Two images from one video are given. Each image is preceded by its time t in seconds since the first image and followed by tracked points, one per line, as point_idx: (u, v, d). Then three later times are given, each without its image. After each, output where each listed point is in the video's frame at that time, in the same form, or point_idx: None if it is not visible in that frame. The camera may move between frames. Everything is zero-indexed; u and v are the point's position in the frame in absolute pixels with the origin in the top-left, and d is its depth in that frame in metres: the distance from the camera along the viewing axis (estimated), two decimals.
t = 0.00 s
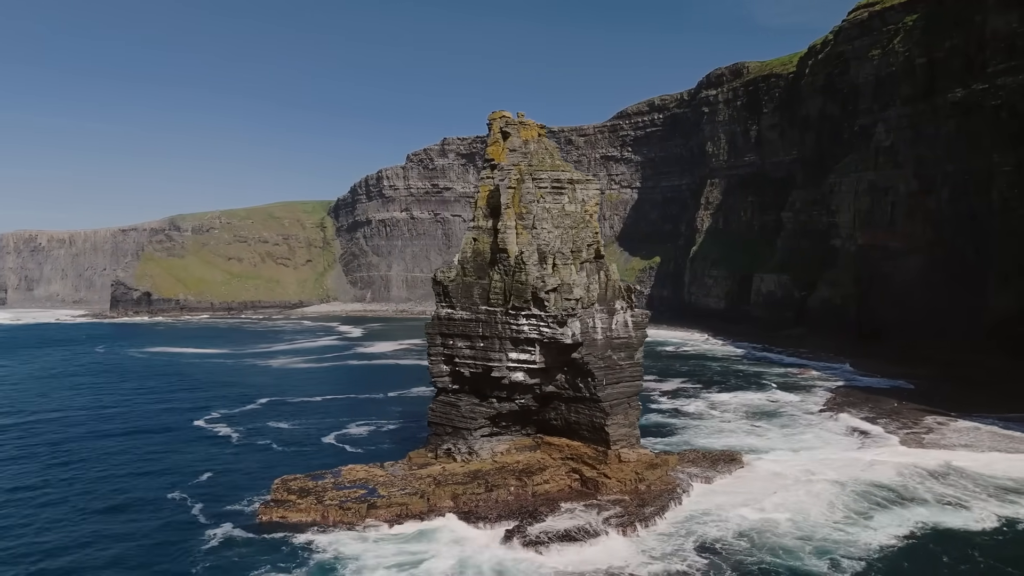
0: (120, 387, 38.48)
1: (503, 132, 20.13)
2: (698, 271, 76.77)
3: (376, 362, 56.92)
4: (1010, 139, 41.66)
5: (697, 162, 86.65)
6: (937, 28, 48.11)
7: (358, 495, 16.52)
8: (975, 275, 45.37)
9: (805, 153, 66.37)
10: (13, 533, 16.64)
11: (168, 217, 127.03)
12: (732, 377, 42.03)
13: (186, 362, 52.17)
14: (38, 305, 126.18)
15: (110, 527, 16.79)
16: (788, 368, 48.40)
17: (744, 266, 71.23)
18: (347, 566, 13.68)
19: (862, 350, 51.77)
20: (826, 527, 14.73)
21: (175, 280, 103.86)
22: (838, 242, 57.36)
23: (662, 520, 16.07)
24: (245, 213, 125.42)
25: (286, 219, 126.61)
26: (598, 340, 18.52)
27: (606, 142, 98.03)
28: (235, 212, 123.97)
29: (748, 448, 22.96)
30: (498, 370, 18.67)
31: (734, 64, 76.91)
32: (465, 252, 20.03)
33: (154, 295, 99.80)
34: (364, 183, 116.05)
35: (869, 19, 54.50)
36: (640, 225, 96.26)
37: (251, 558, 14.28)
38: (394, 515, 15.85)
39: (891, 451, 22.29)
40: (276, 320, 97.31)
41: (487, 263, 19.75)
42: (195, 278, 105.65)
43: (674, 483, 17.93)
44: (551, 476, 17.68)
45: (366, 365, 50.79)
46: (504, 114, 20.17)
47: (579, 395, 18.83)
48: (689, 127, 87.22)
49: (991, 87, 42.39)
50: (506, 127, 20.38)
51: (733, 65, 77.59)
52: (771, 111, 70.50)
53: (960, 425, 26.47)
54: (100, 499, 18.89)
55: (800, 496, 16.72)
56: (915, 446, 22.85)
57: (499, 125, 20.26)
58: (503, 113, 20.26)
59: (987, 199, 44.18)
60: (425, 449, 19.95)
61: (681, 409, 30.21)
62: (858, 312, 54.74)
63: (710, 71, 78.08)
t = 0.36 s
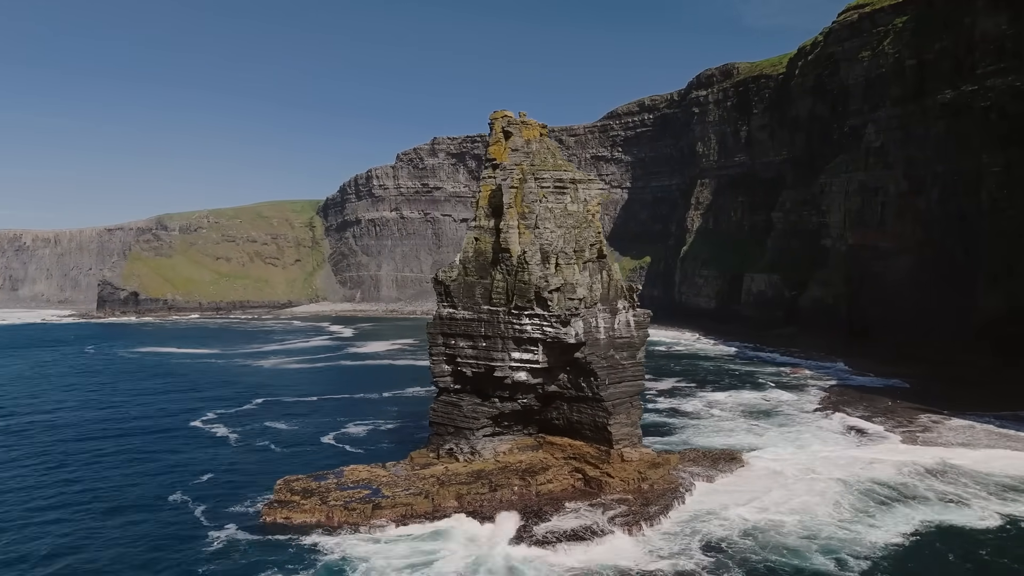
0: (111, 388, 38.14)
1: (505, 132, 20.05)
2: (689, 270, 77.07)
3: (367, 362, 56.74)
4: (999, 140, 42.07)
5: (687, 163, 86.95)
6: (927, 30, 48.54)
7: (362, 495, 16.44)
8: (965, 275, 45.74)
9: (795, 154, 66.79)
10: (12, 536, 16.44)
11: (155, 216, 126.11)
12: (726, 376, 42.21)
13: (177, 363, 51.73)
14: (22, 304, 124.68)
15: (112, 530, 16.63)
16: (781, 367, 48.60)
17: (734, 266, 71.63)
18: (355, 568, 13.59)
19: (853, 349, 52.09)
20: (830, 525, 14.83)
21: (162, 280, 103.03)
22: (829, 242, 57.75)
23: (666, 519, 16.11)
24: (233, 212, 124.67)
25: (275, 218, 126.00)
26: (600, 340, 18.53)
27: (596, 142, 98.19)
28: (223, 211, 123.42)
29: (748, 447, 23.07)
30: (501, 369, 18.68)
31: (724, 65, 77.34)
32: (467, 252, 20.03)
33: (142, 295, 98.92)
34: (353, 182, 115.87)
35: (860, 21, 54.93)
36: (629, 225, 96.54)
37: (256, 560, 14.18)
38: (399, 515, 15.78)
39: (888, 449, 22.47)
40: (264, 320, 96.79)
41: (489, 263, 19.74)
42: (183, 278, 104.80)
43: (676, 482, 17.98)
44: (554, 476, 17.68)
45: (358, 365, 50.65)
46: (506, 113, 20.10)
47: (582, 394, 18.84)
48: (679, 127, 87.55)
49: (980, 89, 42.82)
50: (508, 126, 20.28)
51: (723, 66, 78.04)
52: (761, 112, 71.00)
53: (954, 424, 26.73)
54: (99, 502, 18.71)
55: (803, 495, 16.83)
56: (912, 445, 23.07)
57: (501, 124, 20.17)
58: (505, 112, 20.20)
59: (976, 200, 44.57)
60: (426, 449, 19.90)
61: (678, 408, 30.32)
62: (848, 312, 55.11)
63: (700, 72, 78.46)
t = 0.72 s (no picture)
0: (104, 390, 37.83)
1: (507, 131, 19.99)
2: (680, 270, 77.40)
3: (359, 362, 56.54)
4: (989, 141, 42.43)
5: (677, 163, 87.15)
6: (917, 31, 48.94)
7: (367, 496, 16.37)
8: (955, 276, 46.13)
9: (785, 154, 67.20)
10: (13, 540, 16.25)
11: (142, 215, 125.08)
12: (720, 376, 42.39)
13: (168, 363, 51.34)
14: (7, 305, 123.26)
15: (114, 534, 16.48)
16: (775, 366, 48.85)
17: (725, 266, 72.01)
18: (363, 570, 13.52)
19: (844, 349, 52.44)
20: (836, 524, 14.92)
21: (150, 280, 102.19)
22: (820, 242, 58.19)
23: (672, 518, 16.17)
24: (221, 212, 123.90)
25: (263, 217, 125.35)
26: (604, 339, 18.53)
27: (587, 142, 98.21)
28: (211, 211, 122.83)
29: (748, 446, 23.17)
30: (504, 369, 18.67)
31: (714, 65, 77.62)
32: (469, 251, 20.02)
33: (129, 295, 98.08)
34: (343, 182, 115.49)
35: (850, 22, 55.31)
36: (620, 225, 96.79)
37: (263, 562, 14.08)
38: (405, 515, 15.73)
39: (887, 448, 22.63)
40: (254, 320, 96.24)
41: (491, 263, 19.72)
42: (172, 278, 104.04)
43: (679, 481, 18.03)
44: (558, 475, 17.69)
45: (351, 365, 50.51)
46: (508, 112, 20.06)
47: (584, 394, 18.86)
48: (669, 127, 87.78)
49: (969, 90, 43.22)
50: (510, 126, 20.22)
51: (713, 66, 78.34)
52: (751, 113, 71.45)
53: (950, 423, 26.97)
54: (99, 505, 18.54)
55: (806, 494, 16.93)
56: (910, 443, 23.24)
57: (503, 124, 20.11)
58: (508, 112, 20.15)
59: (966, 201, 44.93)
60: (429, 449, 19.85)
61: (675, 407, 30.43)
62: (839, 312, 55.51)
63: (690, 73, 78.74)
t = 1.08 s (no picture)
0: (97, 391, 37.54)
1: (510, 131, 19.97)
2: (672, 270, 77.83)
3: (352, 362, 56.36)
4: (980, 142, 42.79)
5: (669, 163, 87.28)
6: (908, 33, 49.30)
7: (372, 496, 16.30)
8: (946, 276, 46.45)
9: (777, 155, 67.55)
10: (16, 543, 16.12)
11: (130, 215, 124.05)
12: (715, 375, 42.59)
13: (159, 363, 50.99)
14: None
15: (117, 536, 16.37)
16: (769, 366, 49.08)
17: (717, 266, 72.40)
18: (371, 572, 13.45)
19: (836, 348, 52.74)
20: (842, 524, 14.97)
21: (139, 280, 101.41)
22: (812, 242, 58.56)
23: (676, 517, 16.21)
24: (211, 212, 123.18)
25: (253, 217, 124.69)
26: (607, 339, 18.53)
27: (579, 142, 98.30)
28: (201, 210, 122.13)
29: (748, 445, 23.27)
30: (507, 369, 18.65)
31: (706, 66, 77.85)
32: (471, 251, 19.97)
33: (118, 295, 97.30)
34: (333, 181, 115.09)
35: (841, 24, 55.70)
36: (611, 224, 96.94)
37: (269, 564, 14.02)
38: (410, 516, 15.68)
39: (886, 446, 22.80)
40: (244, 320, 95.67)
41: (494, 262, 19.69)
42: (161, 278, 103.22)
43: (682, 480, 18.07)
44: (562, 475, 17.71)
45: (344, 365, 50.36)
46: (511, 112, 20.02)
47: (587, 393, 18.86)
48: (660, 128, 87.98)
49: (960, 92, 43.62)
50: (512, 125, 20.18)
51: (705, 67, 78.62)
52: (743, 113, 71.84)
53: (946, 422, 27.20)
54: (100, 507, 18.40)
55: (810, 492, 17.01)
56: (909, 442, 23.41)
57: (506, 123, 20.07)
58: (510, 111, 20.12)
59: (957, 201, 45.23)
60: (431, 449, 19.81)
61: (673, 407, 30.54)
62: (831, 311, 55.85)
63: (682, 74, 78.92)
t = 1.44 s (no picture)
0: (89, 392, 37.23)
1: (512, 130, 19.90)
2: (663, 270, 78.22)
3: (345, 363, 56.17)
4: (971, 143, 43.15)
5: (659, 164, 87.46)
6: (899, 35, 49.66)
7: (377, 497, 16.22)
8: (936, 276, 46.81)
9: (767, 156, 67.94)
10: (19, 547, 16.00)
11: (117, 215, 122.96)
12: (710, 374, 42.80)
13: (151, 363, 50.62)
14: None
15: (120, 539, 16.25)
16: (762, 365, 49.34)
17: (708, 266, 72.77)
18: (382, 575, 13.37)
19: (828, 348, 53.09)
20: (848, 522, 15.05)
21: (126, 280, 100.64)
22: (803, 242, 58.91)
23: (682, 516, 16.22)
24: (199, 211, 122.42)
25: (242, 217, 124.00)
26: (611, 338, 18.56)
27: (569, 143, 98.36)
28: (189, 210, 121.33)
29: (748, 445, 23.41)
30: (511, 369, 18.63)
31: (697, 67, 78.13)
32: (474, 251, 19.90)
33: (105, 295, 96.49)
34: (323, 181, 114.61)
35: (832, 26, 56.10)
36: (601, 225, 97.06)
37: (277, 566, 13.94)
38: (417, 516, 15.60)
39: (884, 445, 22.98)
40: (233, 321, 95.10)
41: (497, 262, 19.64)
42: (149, 278, 102.41)
43: (686, 479, 18.12)
44: (566, 475, 17.72)
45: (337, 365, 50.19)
46: (514, 112, 19.96)
47: (591, 393, 18.86)
48: (651, 129, 88.20)
49: (951, 94, 44.04)
50: (515, 125, 20.13)
51: (696, 68, 78.87)
52: (733, 114, 72.22)
53: (942, 421, 27.42)
54: (102, 509, 18.30)
55: (813, 491, 17.12)
56: (906, 440, 23.60)
57: (509, 123, 20.01)
58: (513, 111, 20.05)
59: (948, 202, 45.55)
60: (434, 449, 19.79)
61: (670, 406, 30.69)
62: (823, 311, 56.22)
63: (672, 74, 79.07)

• ASSIGNMENT:
Every line above from the line with "36: (640, 225, 96.26)" to the line with "61: (681, 409, 30.21)", inclusive, must be returned exactly; no other line belongs in the reply.

• ANSWER FOR THIS EXERCISE:
36: (640, 225, 96.26)
37: (251, 558, 14.28)
38: (394, 515, 15.85)
39: (891, 451, 22.29)
40: (276, 320, 97.31)
41: (487, 263, 19.75)
42: (195, 278, 105.65)
43: (674, 483, 17.93)
44: (551, 476, 17.68)
45: (366, 365, 50.79)
46: (504, 114, 20.17)
47: (579, 395, 18.83)
48: (689, 127, 87.22)
49: (991, 87, 42.39)
50: (506, 127, 20.38)
51: (733, 65, 77.59)
52: (771, 111, 70.50)
53: (960, 425, 26.47)
54: (100, 499, 18.89)
55: (800, 496, 16.72)
56: (915, 446, 22.85)
57: (499, 125, 20.26)
58: (503, 113, 20.26)
59: (987, 199, 44.18)
60: (425, 449, 19.95)
61: (681, 409, 30.21)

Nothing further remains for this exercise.